Cut to March of 2026, when Trump reportedly told House Speaker Mike Johnson, “No one gives a sh*t about housing.”
That kind of thinking may explain why Trump this week suddenly announced he was canceling a signing ceremony for the bipartisan “21st Century ROAD to Housing Act,” a housing bill co-sponsored by Sens. Elizabeth Warren and Tim Scott that passed the House 358-32 and was approved in the Senate on Monday.
Trump instead demanded Congress pass the SAVE America Act, his controversial election grievance bill that doesn’t have enough Republican support to get passed in the Senate.
It’s just the latest in a line of policy self-owns where Trump has seemingly intentionally made life more difficult for Republicans hoping to keep their majority. Despite midterm elections occurring in the midst of a blistering economy and an unpopular war, they were surely hoping the housing bill would give them something — anything — to brag about when they returned home to their districts.
And very much to the contrary, Americans do give a sh*t about housing. According to a recent survey by the Bipartisan Policy Center, a whopping 79% say the cost of housing is extremely or very important to them. Eighty-three percent say Congress should take action on the issue — like it just did. Eighty-nine percent say the House and Senate need to work together to pass affordable housing legislation — like they just did. And 63% say they would be more likely to vote for a lawmaker if they helped pass legislation to build more affordable homes and lower housing costs — like they just did.

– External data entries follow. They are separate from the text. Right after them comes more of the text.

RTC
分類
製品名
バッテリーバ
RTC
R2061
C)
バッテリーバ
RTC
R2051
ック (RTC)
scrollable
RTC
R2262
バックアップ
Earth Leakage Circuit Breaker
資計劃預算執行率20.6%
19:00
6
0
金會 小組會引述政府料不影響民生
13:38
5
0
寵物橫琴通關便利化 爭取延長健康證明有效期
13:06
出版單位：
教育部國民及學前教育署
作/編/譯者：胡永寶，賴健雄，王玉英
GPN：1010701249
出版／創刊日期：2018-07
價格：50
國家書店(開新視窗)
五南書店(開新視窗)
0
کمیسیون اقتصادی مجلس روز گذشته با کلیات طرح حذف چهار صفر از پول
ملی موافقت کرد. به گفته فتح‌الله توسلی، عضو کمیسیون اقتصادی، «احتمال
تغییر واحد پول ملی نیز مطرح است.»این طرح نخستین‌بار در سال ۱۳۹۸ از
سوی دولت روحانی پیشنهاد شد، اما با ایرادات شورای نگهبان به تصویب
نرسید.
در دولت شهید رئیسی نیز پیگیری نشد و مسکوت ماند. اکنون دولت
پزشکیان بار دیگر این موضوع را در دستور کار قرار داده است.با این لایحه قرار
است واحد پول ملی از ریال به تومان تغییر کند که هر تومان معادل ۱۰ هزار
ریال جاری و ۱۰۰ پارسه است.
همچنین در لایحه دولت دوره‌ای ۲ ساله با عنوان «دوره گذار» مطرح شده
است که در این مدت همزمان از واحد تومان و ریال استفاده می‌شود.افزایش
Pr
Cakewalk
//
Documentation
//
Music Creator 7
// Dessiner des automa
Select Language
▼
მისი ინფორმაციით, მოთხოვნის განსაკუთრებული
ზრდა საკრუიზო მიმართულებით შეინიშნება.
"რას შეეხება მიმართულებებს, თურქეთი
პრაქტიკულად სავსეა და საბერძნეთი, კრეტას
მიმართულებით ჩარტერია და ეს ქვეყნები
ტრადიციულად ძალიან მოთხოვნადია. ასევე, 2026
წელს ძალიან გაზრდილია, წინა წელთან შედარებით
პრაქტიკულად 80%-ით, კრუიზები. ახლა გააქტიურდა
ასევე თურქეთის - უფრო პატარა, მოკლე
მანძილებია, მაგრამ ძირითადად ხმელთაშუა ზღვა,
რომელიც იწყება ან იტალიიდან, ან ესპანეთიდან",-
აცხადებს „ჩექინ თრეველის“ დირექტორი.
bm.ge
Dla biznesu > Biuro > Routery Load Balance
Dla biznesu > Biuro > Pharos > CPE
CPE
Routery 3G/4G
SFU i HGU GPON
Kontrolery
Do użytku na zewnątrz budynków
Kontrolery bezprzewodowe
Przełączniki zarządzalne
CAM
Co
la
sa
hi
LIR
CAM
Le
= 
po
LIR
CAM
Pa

There aren’t many issues that unite Americans like housing does, and very few bipartisan policy wins Congress can point to, and yet, Trump is holding that bill hostage in order to get his pet project — which doesn’t even have the support of his own party — pushed through.
If you’re trying to make sense of something so nonsensical, as I’m sure many Republican lawmakers are, it’s certainly sad but not actually all that complicated. Trump said what he needed to get reelected and then promptly abandoned his promises in order to pursue his own self-interests, even if those interests are bad for Republicans and bad for voters.
That’s just the kind of guy he is.
S.E. Cupp is the host of "S.E. Cupp Unfiltered" on CNN.